··· MATERIAL PROVIDED ···

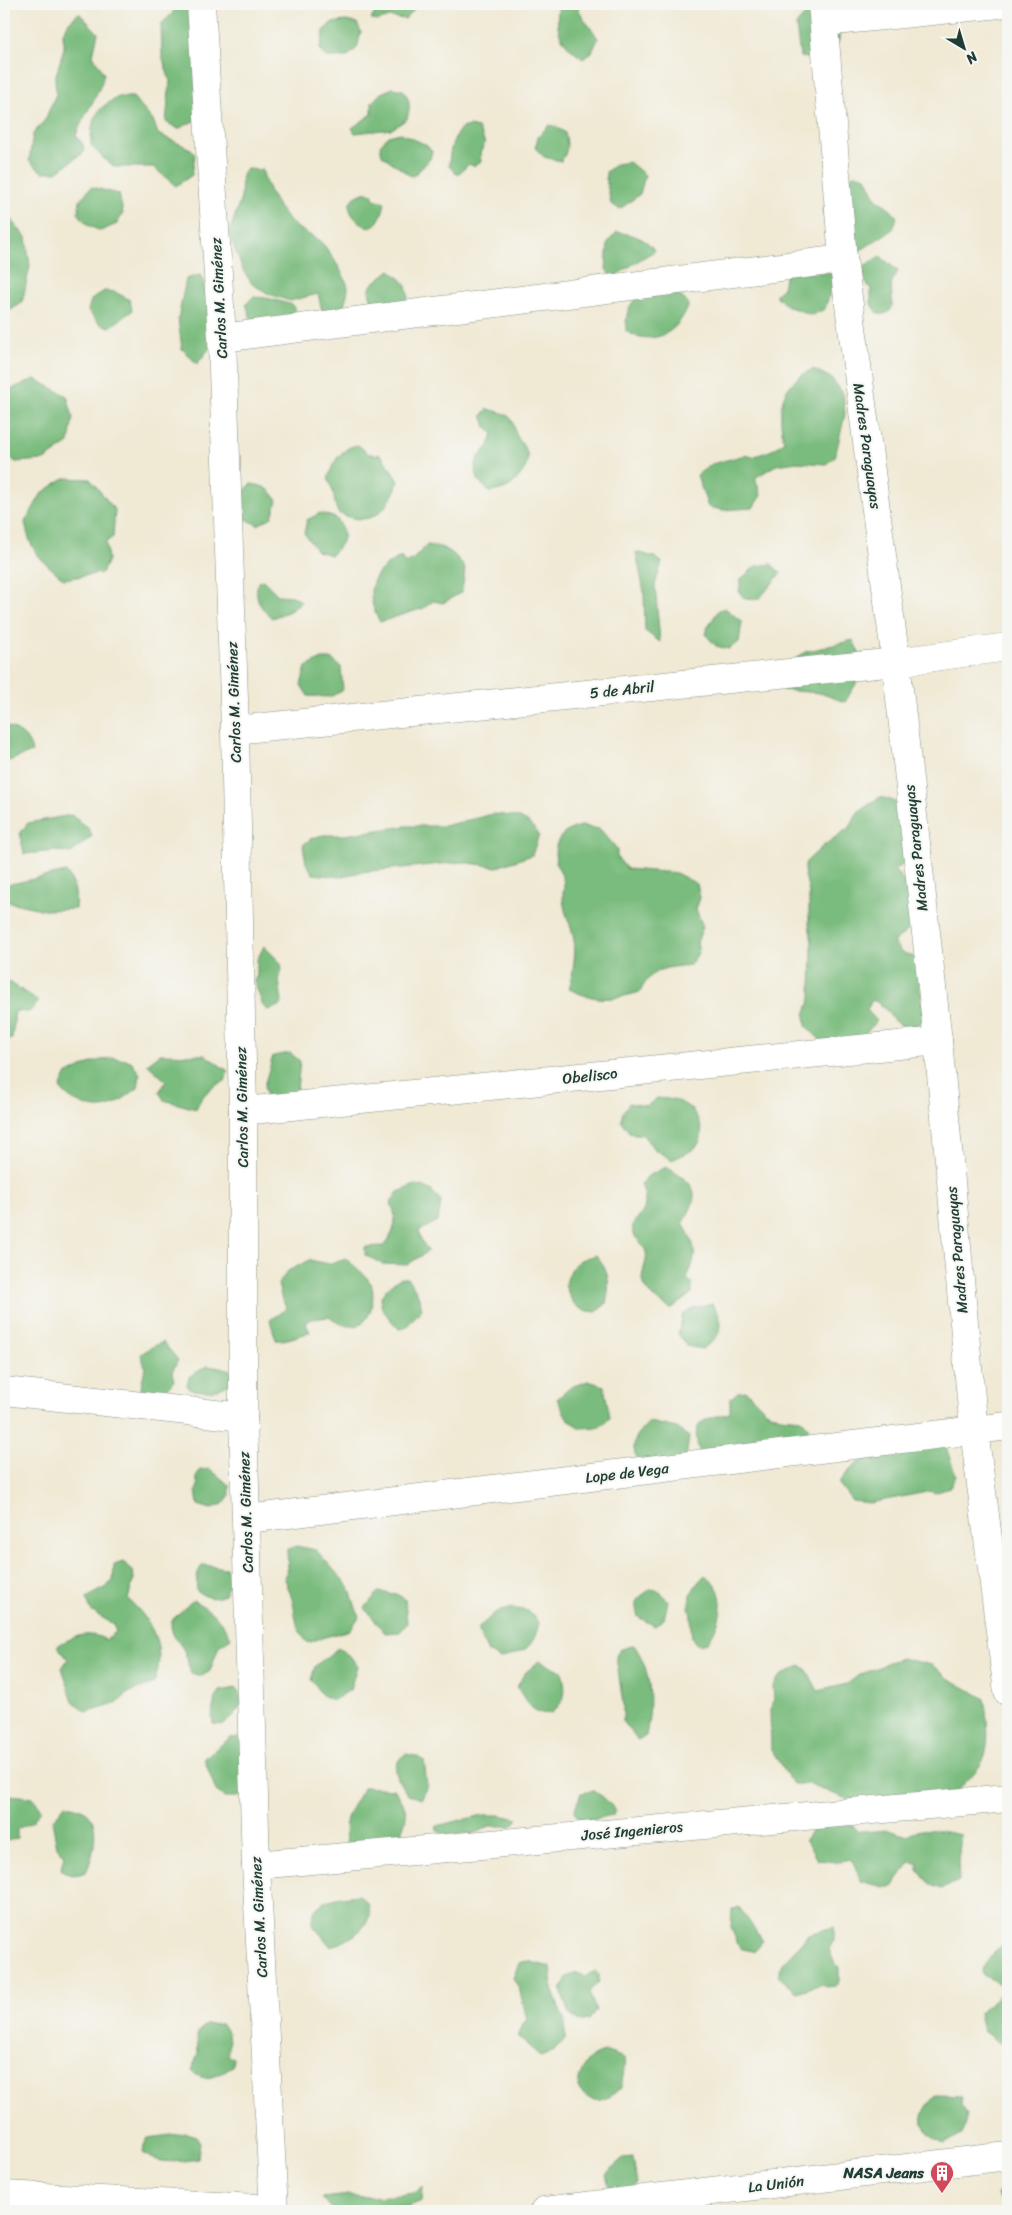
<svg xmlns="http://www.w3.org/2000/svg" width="1012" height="2215" viewBox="0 0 1012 2215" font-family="Sriracha,sans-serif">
  <rect width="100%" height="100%" fill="#f6f6f2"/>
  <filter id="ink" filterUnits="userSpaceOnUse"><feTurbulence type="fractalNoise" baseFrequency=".02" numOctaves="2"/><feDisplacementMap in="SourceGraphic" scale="10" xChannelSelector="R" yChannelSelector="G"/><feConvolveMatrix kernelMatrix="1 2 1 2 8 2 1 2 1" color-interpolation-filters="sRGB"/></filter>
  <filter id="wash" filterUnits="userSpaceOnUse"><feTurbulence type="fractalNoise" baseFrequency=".0096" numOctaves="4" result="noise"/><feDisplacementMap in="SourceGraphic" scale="20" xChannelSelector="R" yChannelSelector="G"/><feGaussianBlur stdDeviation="1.12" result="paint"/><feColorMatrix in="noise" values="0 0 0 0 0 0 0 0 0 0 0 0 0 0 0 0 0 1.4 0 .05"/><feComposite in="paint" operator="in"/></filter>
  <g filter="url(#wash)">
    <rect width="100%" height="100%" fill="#f0e9d4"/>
    <g fill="#7abc7e" stroke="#4c7c59">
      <polygon points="199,4 196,120 178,129 166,122 170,81 162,56 161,24 172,14 176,7"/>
      <polygon points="381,4 414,4 413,11 405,19 389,17 377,21 371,19"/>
      <path d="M559 4H581L578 7C582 20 592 27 598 39L592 52 583 59C561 43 554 32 559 4Z"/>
      <path d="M810 9 836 19C844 46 838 43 817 59L800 57 796 25Z"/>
      <path d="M79 13 98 33 93 55 104 74C99 97 83 114 76 136L83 144 84 152 57 172H42L29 161 33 134 45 120 56 94 55 78 64 48 63 33 69 22Z"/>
      <polygon points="346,21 357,23 361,32 357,48 347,57 326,57 320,49 324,31 331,23"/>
      <path d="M393 88 403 90C411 101 410 107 407 119L392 129 355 133 352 128 372 114V102L381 93Z"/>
      <path d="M119 97H133L154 122 158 134 191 149 195 154 192 175 176 186 153 167H115L103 158 91 145C91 121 94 108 119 97Z"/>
      <path d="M549 125 557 127 565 133C568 144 568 152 561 161L544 157 535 148 538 137Z"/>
      <path d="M469 126 478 128 485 143 480 153 481 162 473 166 469 164 457 175 449 166C450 151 451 141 461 128Z"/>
      <polygon points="401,133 426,145 432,151 430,159 414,176 409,175 382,155 380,145 388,136"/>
      <polygon points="629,162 645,175 640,194 620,209 611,204 606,179 606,172 616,164"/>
      <path d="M247 169 262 170C268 191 278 211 295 226 303 232 313 236 321 242 328 249 347 278 348 288 348 294 344 304 342 310L323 315 318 294 290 301 269 294 252 284 243 270 229 234 241 198 242 174Z"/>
      <polygon points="855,174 866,177 877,200 887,206 897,217 893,229 858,252 846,250 828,227 822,209 842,183"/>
      <polygon points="91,187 119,194 123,213 117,224 100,231 88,225 78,213 80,200"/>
      <path d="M367 192 372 194 374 199 385 202C383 215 375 236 359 222 343 208 348 197 367 192Z"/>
      <polygon points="4,212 26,237 30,266 22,303 6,313 4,334"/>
      <path d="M617 232C633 235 645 237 655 251 639 259 627 269 612 278L606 269 608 242Z"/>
      <path d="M880 256 898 271C896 275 893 279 892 282 889 294 900 316 879 314L871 304V289C855 271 862 267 880 256Z"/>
      <path d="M390 270C403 281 407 281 408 299L395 315 374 310 369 291 372 284Z"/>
      <polygon points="786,272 836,273 825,309 812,315 787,306 775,295 783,288"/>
      <polygon points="200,275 211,292 212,345 197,364 182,349 178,319 186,279"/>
      <polygon points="104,291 115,292 130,300 132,311 110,327 100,324 88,311 91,300"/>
      <path d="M642 292 678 294C681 297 688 301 688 306 688 309 685 313 683 316 671 338 647 344 626 331 626 311 628 306 642 292Z"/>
      <polygon points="253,297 267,298 293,305 298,319 253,325 246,304"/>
      <path d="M813 369 831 378 843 393 845 414 835 457 826 464 797 462 776 465 755 478 761 495 753 508 723 510 708 507 697 475 712 464 745 455 752 457 770 451 784 442C777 408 779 385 813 369Z"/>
      <polygon points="35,379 67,396 73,417 69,443 44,460 15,462 4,449 4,393 6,391"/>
      <path d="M488 409C494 411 502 412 507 415 515 420 513 429 517 436 519 441 525 447 527 453 529 461 526 468 521 474 512 487 505 490 489 492L478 480 475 467 478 458 489 446 493 433 486 427 482 415Z"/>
      <path d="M358 445 369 454 381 455 399 481C387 511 373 529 338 513 333 501 335 492 328 479 332 464 341 447 358 445Z"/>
      <path d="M64 478 90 479 115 510 113 537 106 542 108 560 102 573 64 579C41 560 30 552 25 522L42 493Z"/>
      <path d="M250 484C263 485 272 489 277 501L272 517 258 525 244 518 237 507 243 494Z"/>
      <path d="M320 513 336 518C348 534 344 543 331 555L317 551 304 533 307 520Z"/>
      <path d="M427 545C446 546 455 553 465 568L462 592 443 603 433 601 424 608 380 622C363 592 370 571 401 557L406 564 412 560Z"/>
      <polygon points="636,552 654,557 662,562 655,585 660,642 645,631 644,592"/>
      <polygon points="771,564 781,573 759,599 744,598 739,592 741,579 756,566"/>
      <path d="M263 580 278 595C287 596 295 594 301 602L290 611 272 618C260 608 254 598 258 582Z"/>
      <polygon points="725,608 742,622 739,642 728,649 716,646 706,635 708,626 719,610"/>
      <polygon points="853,640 866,667 845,702 820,693 783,690 785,667 805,652"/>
      <polygon points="322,659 331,659 341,667 343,690 330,697 308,696 301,685 306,667"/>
      <path d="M5 725C19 731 29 736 32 752L6 762 4 770Z"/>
      <path d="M880 797 891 800 907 810V862L894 870 907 883 920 918 910 929 893 942 901 952 916 958 925 1022C887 1037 895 1007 872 1000L867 1010 877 1021 862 1037 820 1040 806 1026 805 1015 811 998 812 943 809 924V892L804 871 806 862 823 846 851 826 858 812Z"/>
      <path d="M493 814C514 816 527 816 539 835L532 855 497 867 462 862 361 872 340 877 313 874 306 863 303 845 312 838 323 835H344L406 826H444Z"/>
      <polygon points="71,815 89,829 92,836 71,853 57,851 24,854 20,833 28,823"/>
      <path d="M581 826 600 829 617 849V857L627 869 676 873 697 884 700 898 696 909 703 927 697 942 699 952 690 965C665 968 652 967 640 992 612 1000 596 1002 569 989 573 972 577 952 573 935 570 922 562 908 563 894 563 892 564 889 564 887 565 878 558 870 556 861 552 841 563 830 581 826Z"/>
      <path d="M66 872C76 885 76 894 75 909L45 910 4 901V887L6 885Z"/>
      <polygon points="264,946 281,963 282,969 279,980 282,1002 280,1006 267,1010 263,1006 254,981 257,975 257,960"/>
      <polygon points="4,981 8,981 39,1002 29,1012 15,1011 12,1039 4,1040"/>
      <polygon points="290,1053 300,1061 297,1089 299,1101 267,1099 264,1086 273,1056"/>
      <path d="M160 1054 205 1055 228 1071 225 1081C211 1087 202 1094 196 1109L164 1100 159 1092 166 1081 147 1064Z"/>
      <path d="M114 1058 131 1061 140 1074 138 1088C118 1102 107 1115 82 1104 72 1100 67 1097 60 1088L66 1075C82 1067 96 1059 114 1058Z"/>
      <path d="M657 1098C667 1099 678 1099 687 1106 698 1113 708 1135 696 1147 691 1152 680 1156 672 1160L654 1149 643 1135 630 1133 621 1121 623 1112 629 1103 647 1106Z"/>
      <path d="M666 1167C695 1184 703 1191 683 1222 695 1247 699 1252 687 1278L692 1284V1293L671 1309C661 1303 643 1293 642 1279 642 1270 648 1261 646 1252 643 1242 630 1237 633 1225 634 1220 639 1218 642 1213 648 1204 644 1193 641 1184L648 1176Z"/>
      <path d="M415 1185C427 1186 434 1191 441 1202L438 1221 419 1231 420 1238 428 1251 407 1265 382 1264 365 1255V1247L384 1246C395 1232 398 1220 391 1203L398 1192Z"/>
      <path d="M596 1255C610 1271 610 1284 606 1304L596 1312C574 1310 573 1304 565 1285 573 1264 573 1261 596 1255Z"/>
      <path d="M346 1259C354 1266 366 1274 371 1284 376 1296 371 1326 354 1326 345 1327 336 1322 329 1317L311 1319 306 1324 310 1332C298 1335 288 1341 276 1340L270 1320 287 1308 282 1300 278 1284 288 1271 309 1260 330 1264Z"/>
      <path d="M400 1278H407C416 1288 419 1296 422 1309L405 1328 399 1329C379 1307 370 1299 400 1278Z"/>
      <path d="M712 1304C728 1324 721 1337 702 1349L687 1346 678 1334 683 1314 692 1308Z"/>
      <polygon points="163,1342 178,1360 172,1372 174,1381 161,1395 143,1393 141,1388 145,1367 141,1354 150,1348"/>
      <path d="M207 1366 229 1369 232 1375 230 1383C216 1393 205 1392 189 1389L187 1385 189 1377Z"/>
      <polygon points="588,1381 604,1386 610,1418 600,1427 580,1428 567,1418 557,1399 571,1387"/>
      <path d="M746 1391 766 1411 780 1417 801 1419 809 1428 806 1435H794L750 1450 700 1454C690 1421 701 1420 730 1413V1399L738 1392Z"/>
      <path d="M649 1422 677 1428 689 1437 686 1458 646 1475C632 1451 627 1443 649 1422Z"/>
      <path d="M940 1438C949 1450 950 1462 956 1475L950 1488 934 1493 932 1491 870 1503 852 1501 839 1484C860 1448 903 1447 940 1438Z"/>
      <polygon points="210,1469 229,1485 230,1495 223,1504 211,1509 198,1505 196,1490 198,1486 196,1477 200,1470"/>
      <path d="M296 1546 316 1550 349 1587 359 1617 350 1630 318 1639 308 1643C294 1628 297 1617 292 1599 290 1592 287 1584 284 1577L288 1569 287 1550Z"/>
      <path d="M123 1562 133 1570 134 1579 128 1599C153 1622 167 1649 154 1683L130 1692 118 1702 86 1712 73 1701 62 1668 68 1659 57 1646C74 1636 88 1630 106 1640L116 1632 113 1624 91 1611 86 1598 103 1589 113 1581 114 1565Z"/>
      <path d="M203 1565 226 1568 230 1582 224 1595C213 1600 207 1598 197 1591 196 1581 196 1572 203 1565Z"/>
      <path d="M705 1575C708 1579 714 1582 716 1586 727 1604 718 1628 707 1643L698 1645C685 1636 696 1619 688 1608 690 1594 694 1585 705 1575Z"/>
      <path d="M651 1589 660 1591 668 1601 664 1619 655 1626 638 1617C633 1599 637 1599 651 1589Z"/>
      <polygon points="378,1592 396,1594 405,1599 407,1623 400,1632 385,1633 365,1608"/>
      <path d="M193 1600C211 1610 222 1620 231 1638L219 1646 210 1671 202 1676 191 1673C187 1667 189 1664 187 1658 183 1642 170 1640 171 1621Z"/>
      <path d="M513 1608 528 1611 539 1623C532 1651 525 1650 500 1659L488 1652 477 1629 496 1612Z"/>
      <path d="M634 1645C653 1672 652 1705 646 1736L637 1740 623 1721V1704L616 1656 619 1650Z"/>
      <polygon points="338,1648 351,1657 357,1666 350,1690 334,1700 323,1696 311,1680 315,1666"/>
      <path d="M901 1658 932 1665 948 1678 984 1698C987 1716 990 1739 985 1756 981 1770 952 1795 941 1805L847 1799 809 1784H793L771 1750 770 1710 774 1700 773 1687 779 1677 800 1665 807 1670 818 1691 847 1684 859 1675Z"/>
      <path d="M539 1661 562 1671C566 1691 568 1699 551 1713 532 1716 526 1701 517 1687L524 1674Z"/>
      <path d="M236 1688C248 1707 236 1712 224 1725L213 1724C211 1712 213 1702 220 1691Z"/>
      <polygon points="241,1737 244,1793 238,1797 225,1797 216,1791 204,1758 230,1738"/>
      <path d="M406 1754 416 1756 424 1761 427 1785 422 1799 408 1795C399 1783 387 1765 406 1754Z"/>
      <path d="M364 1787 394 1789C411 1813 408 1814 398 1841L347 1846C341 1818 351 1810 364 1787Z"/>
      <path d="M594 1791 603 1797 616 1810 614 1815C601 1816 583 1827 574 1812L581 1793Z"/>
      <polygon points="8,1795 33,1797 41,1810 32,1822 17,1829 17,1838 4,1842 4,1796"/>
      <path d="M66 1804C72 1806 80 1808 85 1811 102 1821 93 1859 86 1872 76 1876 68 1876 61 1869L64 1856 57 1847 52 1821Z"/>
      <polygon points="483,1815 500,1815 518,1819 512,1826 489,1826 476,1833 447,1835 438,1831 436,1826"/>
      <path d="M816 1823 851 1825 860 1832 888 1830 908 1836C923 1824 942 1832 961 1835L958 1862 959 1881 942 1889 933 1886 926 1880 918 1870V1863L910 1862 892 1887H885L862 1882 851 1859 836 1862 818 1860 805 1840Z"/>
      <path d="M359 1895 368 1903C369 1907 370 1912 369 1915 368 1930 343 1943 331 1947L312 1924C312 1921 312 1915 314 1912 321 1898 346 1896 359 1895Z"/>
      <polygon points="739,1907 763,1941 754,1951 742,1949 736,1943 735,1937 731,1928 732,1910"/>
      <path d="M834 1927V1940L829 1949 834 1962 839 1967V1981L836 1986 825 1987 822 1984 797 1992 778 1976C783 1955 798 1951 808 1934Z"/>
      <polygon points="1006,1942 1008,1943 1008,1984 1003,1985 983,1975 982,1969 995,1951"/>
      <polygon points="527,1961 550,1967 552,1989 561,2013 565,2019 565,2039 554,2051 540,2056 518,2037 523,2024 527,2019 519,1988 513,1978 519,1963"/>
      <polygon points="596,1971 599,1975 599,1982 589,1992 596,2011 589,2020 579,2022 569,2014 561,1990 567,1977 577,1973 584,1976"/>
      <polygon points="1007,1988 1008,2045 1002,2045 983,2031 979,2013"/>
      <path d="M222 2024C233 2039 227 2041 228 2056L233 2058 232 2066C220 2074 205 2085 192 2071L198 2053 197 2035 205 2025Z"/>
      <path d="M607 2052 624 2058C626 2069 621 2077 622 2088 603 2101 595 2107 578 2089 579 2071 587 2053 607 2052Z"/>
      <path d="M936 2095 962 2096 961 2105 967 2114 962 2135 944 2144C917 2128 917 2117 936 2095Z"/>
      <path d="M186 2133 196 2136 200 2142 198 2159C180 2162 158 2165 143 2153L144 2145 148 2138Z"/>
      <polygon points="633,2157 637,2183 623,2194 616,2195 609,2188 606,2174 623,2158"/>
      <polygon points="1008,2180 1008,2209 997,2195"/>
      <polygon points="423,2187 422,2201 395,2211 338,2211 330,2208 322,2198 350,2195 361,2197 392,2196 414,2193"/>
    </g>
  </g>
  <g filter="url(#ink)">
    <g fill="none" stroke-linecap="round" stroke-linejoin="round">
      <g stroke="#889384" stroke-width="29">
        <g id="minor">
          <polyline points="201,4 222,338 235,730 243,1111 243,1417 256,1865 274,2211"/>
          <polyline points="822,4 843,259 896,662 938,1041 974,1431 1008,1692"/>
          <polyline points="824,22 1000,4"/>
          <polyline points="222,338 843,259"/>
          <polyline points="235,730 896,662 1008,647"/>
          <polyline points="243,1111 938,1041"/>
          <polyline points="4,1391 243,1417"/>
          <polyline points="247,1519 1008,1426"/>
          <polyline points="256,1865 1008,1798"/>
          <polyline points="4,2195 274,2209"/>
          <polyline points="544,2211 1008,2156"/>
        </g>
      </g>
      <use href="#minor" stroke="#fff" stroke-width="28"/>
    </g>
  </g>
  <defs>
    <g id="building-pin" transform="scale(1.25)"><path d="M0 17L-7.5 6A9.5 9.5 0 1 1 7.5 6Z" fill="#d1495b" stroke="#f6f6f2"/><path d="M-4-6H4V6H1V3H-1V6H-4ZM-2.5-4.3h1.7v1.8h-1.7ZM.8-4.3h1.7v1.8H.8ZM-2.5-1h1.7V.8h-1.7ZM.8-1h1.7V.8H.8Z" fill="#fff"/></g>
  </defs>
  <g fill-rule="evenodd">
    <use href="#building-pin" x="942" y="2173"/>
  </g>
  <g text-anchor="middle" stroke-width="4" stroke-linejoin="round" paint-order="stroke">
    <g font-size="15" fill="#1f3d34" stroke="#f6f6f2">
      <text transform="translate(219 298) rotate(-93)" y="5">Carlos M. Giménez</text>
      <text transform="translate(867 446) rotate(82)" y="5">Madres Paraguayas</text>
      <text transform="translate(622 690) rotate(-6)" y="5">5 de Abril</text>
      <text transform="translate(234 702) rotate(-92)" y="5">Carlos M. Giménez</text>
      <text transform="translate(916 848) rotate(-96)" y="5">Madres Paraguayas</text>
      <text transform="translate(590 1076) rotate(-6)" y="5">Obelisco</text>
      <text transform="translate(242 1107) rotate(-91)" y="5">Carlos M. Giménez</text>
      <text transform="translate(957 1250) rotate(-95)" y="5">Madres Paraguayas</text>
      <text transform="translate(627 1473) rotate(-7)" y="5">Lope de Vega</text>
      <text transform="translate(246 1512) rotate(-92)" y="5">Carlos M. Giménez</text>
      <text transform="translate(632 1831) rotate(-5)" y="5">José Ingenieros</text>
      <text transform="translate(259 1917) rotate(-93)" y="5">Carlos M. Giménez</text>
      <text transform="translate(776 2184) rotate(-7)" y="5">La Unión</text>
    </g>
    <g font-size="15" font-weight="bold" fill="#1f3d34" stroke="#f6f6f2" text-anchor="end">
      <text x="924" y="2178">NASA Jeans</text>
    </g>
  </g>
  <rect width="1012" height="2215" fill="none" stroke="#f6f6f2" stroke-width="20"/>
  <g transform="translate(964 48) rotate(142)" stroke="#f6f6f2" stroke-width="4" paint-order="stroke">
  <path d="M0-4L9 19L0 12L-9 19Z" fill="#1f3d34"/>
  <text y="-8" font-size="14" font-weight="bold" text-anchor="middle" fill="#1f3d34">N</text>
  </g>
</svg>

···

- [WHAT THE TASK ASKS] A single number is expected: how many lines in the records contain the string "middle".

- [OUTPUT FOR THIS EXERCISE] 2